Attorney-General Elise Archer said the legislation made it clear that all members of the community “must do everything in their power to protect children and prevent child abuse from occurring”.

“There is no excuse for failure to report the horrific abuse of children, least of all for institutions who have been named by the Royal Commission as failing to prevent child abuse in the past,” she said.

South Australia, Victoria, the Northern Territory and the ACT have passed similar laws requiring

religious leaders to report child sex offences.

The law was recommended after the Royal Commission into Institutional Responses to Child Sex Abuse.

Former Hobart priest and Catholic historian Paul Collins said while he personally supported such laws, he did not believe they were effective.

Child sexual abuse survivor Steve Fisher looks down the barrel of the camera
Steve Fisher says the church must consider what’s best for survivors. Photo: Justin Huntsdale, ABC News 

“[That’s] for the simple reason that the vast majority of Catholics go nowhere near the confessional, there’d only be a tiny minority of Catholics who use the confessional and I think it extraordinarily unlikely that any person who has committed paedophilia would be going to confession,” Dr Collins said.

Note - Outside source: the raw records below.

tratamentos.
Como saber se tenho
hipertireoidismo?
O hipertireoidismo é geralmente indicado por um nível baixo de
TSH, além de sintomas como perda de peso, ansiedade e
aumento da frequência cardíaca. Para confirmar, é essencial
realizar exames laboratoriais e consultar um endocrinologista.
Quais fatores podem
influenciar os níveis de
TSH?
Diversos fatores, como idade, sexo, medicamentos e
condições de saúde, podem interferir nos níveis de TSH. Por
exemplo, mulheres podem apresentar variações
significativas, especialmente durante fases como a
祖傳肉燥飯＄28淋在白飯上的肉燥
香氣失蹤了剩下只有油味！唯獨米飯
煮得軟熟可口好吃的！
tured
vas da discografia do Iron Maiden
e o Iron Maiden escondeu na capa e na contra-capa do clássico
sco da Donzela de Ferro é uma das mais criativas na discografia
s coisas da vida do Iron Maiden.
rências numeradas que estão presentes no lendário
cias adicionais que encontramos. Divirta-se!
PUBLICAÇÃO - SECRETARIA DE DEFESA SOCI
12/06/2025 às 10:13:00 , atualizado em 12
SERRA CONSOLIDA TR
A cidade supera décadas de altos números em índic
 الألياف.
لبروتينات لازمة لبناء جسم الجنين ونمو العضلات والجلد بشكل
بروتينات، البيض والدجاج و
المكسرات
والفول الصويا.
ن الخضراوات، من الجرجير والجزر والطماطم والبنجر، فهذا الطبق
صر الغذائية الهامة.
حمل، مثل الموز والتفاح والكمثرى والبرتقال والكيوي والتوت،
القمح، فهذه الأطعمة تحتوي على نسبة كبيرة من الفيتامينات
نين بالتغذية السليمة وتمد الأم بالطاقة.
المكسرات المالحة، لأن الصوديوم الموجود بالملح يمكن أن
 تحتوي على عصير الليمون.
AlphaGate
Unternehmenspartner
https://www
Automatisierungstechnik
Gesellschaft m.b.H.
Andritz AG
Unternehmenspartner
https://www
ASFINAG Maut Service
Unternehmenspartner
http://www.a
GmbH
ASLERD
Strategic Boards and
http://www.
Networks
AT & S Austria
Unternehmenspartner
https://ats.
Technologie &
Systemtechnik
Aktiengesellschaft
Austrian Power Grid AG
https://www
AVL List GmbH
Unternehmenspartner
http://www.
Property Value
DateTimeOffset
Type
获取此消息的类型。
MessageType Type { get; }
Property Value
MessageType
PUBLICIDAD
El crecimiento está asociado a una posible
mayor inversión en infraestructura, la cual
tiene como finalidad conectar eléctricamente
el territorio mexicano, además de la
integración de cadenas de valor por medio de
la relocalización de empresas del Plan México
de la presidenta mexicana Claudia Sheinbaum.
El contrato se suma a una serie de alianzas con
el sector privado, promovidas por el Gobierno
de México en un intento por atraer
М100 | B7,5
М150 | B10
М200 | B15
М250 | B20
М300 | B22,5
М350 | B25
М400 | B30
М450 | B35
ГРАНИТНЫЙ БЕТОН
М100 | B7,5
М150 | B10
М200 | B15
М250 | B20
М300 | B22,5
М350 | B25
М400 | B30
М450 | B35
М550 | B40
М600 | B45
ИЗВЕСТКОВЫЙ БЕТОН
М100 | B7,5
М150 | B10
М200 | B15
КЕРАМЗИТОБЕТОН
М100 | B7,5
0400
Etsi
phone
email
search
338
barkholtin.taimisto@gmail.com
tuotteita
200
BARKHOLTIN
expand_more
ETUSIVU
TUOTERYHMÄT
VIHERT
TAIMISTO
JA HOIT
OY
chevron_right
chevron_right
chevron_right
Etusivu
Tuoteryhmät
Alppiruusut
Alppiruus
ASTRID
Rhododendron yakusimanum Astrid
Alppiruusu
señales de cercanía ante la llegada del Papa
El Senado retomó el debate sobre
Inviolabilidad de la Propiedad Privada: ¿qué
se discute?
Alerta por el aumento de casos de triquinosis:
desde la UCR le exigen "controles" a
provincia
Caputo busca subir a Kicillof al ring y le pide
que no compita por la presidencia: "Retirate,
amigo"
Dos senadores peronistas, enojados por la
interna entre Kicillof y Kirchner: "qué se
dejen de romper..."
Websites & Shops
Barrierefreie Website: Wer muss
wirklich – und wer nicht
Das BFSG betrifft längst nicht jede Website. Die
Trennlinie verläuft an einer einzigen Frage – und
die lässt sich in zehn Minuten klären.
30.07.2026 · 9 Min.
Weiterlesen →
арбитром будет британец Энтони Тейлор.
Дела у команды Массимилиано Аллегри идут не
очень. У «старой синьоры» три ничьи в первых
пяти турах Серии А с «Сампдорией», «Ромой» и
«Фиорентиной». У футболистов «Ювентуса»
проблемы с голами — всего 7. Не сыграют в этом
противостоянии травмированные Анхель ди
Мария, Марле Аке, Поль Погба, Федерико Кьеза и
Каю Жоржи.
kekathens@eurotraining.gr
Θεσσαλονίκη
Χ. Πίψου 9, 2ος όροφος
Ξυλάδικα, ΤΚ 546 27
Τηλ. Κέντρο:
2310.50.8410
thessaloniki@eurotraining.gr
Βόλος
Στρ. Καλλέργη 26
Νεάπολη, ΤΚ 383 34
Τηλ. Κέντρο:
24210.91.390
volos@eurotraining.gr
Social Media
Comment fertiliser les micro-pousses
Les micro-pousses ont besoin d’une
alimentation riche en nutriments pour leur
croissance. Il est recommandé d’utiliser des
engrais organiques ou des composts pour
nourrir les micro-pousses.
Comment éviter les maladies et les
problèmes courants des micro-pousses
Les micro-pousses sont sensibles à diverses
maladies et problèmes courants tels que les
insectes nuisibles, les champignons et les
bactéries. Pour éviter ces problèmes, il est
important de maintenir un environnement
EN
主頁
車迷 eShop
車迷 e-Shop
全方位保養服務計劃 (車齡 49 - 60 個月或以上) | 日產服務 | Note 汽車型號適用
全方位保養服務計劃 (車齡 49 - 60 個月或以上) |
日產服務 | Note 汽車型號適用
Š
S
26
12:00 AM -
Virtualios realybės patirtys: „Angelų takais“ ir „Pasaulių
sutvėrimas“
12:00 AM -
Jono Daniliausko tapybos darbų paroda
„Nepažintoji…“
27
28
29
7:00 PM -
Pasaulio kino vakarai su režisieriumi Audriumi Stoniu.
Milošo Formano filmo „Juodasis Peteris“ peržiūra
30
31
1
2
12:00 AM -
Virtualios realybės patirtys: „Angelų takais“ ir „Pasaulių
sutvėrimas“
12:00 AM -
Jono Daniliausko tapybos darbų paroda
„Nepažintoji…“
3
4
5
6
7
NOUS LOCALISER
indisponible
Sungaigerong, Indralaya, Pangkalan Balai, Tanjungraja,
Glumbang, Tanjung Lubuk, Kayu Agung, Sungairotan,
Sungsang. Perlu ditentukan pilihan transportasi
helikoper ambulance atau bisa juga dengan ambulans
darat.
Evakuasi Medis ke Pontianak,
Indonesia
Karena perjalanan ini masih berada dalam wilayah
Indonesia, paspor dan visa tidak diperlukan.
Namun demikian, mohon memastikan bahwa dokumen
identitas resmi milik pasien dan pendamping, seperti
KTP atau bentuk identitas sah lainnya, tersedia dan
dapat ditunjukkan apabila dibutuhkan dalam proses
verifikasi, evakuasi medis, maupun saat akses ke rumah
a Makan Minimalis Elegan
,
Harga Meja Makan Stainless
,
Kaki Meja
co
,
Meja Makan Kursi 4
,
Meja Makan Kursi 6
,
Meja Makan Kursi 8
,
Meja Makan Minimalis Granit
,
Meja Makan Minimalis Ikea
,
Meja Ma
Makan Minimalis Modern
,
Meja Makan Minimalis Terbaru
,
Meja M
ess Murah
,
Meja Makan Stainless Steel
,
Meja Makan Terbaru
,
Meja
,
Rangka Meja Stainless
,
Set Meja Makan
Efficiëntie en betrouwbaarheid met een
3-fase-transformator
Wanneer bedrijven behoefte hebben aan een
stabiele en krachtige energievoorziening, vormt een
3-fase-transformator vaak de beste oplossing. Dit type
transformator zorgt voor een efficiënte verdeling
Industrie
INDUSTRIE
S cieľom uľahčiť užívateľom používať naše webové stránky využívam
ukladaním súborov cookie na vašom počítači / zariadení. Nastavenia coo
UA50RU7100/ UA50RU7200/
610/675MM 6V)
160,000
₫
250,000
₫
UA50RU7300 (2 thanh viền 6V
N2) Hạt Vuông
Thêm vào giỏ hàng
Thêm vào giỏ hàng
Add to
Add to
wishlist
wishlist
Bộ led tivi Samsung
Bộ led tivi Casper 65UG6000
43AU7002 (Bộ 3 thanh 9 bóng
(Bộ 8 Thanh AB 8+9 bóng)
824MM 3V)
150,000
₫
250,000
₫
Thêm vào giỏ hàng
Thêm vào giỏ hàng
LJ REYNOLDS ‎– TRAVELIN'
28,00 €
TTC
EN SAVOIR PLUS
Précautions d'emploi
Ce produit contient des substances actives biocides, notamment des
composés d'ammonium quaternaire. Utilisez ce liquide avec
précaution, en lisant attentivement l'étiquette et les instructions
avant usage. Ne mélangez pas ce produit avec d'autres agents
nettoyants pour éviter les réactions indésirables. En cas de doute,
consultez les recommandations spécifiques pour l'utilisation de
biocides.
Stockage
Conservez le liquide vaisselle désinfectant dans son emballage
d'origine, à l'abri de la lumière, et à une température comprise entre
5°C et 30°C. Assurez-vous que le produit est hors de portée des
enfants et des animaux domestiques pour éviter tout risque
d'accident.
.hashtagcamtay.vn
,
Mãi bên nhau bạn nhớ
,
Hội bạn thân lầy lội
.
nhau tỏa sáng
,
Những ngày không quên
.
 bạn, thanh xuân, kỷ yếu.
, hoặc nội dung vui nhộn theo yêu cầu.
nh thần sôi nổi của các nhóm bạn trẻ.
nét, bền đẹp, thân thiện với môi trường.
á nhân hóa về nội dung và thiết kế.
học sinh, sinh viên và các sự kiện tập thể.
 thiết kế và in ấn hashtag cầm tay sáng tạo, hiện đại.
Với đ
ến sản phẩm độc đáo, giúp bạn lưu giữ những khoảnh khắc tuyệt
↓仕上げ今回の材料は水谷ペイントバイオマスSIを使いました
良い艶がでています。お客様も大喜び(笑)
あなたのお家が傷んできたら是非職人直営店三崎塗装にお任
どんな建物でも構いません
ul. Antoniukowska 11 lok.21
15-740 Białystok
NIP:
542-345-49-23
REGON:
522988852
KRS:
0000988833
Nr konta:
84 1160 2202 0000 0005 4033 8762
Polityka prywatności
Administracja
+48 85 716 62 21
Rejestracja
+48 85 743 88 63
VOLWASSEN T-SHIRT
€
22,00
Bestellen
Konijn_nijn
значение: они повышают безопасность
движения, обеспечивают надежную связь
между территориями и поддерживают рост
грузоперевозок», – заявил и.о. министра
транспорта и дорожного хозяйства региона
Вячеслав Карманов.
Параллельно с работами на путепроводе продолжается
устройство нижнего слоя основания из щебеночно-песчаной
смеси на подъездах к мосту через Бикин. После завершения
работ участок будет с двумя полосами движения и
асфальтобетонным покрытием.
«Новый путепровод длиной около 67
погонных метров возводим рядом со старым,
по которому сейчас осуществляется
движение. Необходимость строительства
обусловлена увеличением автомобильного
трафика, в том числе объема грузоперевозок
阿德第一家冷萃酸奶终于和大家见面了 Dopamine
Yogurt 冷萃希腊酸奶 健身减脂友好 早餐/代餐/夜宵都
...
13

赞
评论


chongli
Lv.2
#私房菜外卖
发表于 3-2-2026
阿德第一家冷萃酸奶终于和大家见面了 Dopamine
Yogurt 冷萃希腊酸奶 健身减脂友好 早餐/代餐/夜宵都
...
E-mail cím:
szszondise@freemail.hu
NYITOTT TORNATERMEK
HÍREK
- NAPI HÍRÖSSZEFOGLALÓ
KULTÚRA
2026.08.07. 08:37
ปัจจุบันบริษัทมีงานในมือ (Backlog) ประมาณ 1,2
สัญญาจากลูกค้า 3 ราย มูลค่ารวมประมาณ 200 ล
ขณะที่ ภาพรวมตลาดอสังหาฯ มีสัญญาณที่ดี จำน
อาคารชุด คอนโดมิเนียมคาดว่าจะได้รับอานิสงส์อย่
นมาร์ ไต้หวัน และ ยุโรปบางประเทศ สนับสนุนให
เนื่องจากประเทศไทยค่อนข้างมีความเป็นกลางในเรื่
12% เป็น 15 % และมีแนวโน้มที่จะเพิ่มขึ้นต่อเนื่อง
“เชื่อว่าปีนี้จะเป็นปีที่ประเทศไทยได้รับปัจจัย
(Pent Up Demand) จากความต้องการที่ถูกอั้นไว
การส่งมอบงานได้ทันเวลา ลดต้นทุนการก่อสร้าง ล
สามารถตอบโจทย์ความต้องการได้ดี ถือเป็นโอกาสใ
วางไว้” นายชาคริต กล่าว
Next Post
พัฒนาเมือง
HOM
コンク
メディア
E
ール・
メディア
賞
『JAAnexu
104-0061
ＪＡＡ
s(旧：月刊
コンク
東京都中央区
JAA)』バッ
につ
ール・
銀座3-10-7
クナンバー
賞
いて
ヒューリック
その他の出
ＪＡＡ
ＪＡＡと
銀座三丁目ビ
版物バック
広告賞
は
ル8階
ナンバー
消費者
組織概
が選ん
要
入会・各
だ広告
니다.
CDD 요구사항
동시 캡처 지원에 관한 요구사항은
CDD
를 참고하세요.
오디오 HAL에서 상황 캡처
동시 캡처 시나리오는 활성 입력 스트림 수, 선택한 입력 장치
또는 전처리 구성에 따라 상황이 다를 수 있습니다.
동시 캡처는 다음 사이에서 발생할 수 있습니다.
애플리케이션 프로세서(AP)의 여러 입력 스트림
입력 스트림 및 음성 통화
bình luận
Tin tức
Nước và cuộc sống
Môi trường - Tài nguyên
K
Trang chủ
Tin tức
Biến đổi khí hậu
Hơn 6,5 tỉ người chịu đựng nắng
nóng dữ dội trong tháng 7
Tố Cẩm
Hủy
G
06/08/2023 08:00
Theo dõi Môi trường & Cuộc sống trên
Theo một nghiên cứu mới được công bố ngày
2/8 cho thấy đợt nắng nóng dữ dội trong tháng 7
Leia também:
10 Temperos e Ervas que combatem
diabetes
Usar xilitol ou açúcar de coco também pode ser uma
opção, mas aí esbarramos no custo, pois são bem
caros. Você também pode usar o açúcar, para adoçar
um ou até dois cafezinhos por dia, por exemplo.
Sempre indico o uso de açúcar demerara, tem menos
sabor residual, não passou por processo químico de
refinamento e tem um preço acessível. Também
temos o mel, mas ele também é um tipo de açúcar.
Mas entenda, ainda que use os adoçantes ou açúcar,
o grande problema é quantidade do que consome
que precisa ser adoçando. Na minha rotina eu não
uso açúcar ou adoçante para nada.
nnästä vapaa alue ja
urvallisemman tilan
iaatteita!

“It’d be very difficult to enforce these laws for the simple reason the priest will say nothing because he’s bound by the seal of confession, and presumably the paedophile will not be broadcasting abroad what he’s said in confession.”

Archbishop Porteous said Tasmania’s new laws seemed at odds with the Federal Government’s religious freedom push.

“The Catholic Church in Tasmania is committed to safeguarding children and the vulnerable. It is continually working to ensure that priests and all who work for the Church understand their obligations before the law to report on matters of child sexual abuse,” he said.

“The Catholic Church fully supports the role of police and the courts in bringing perpetrators of abuse to justice.”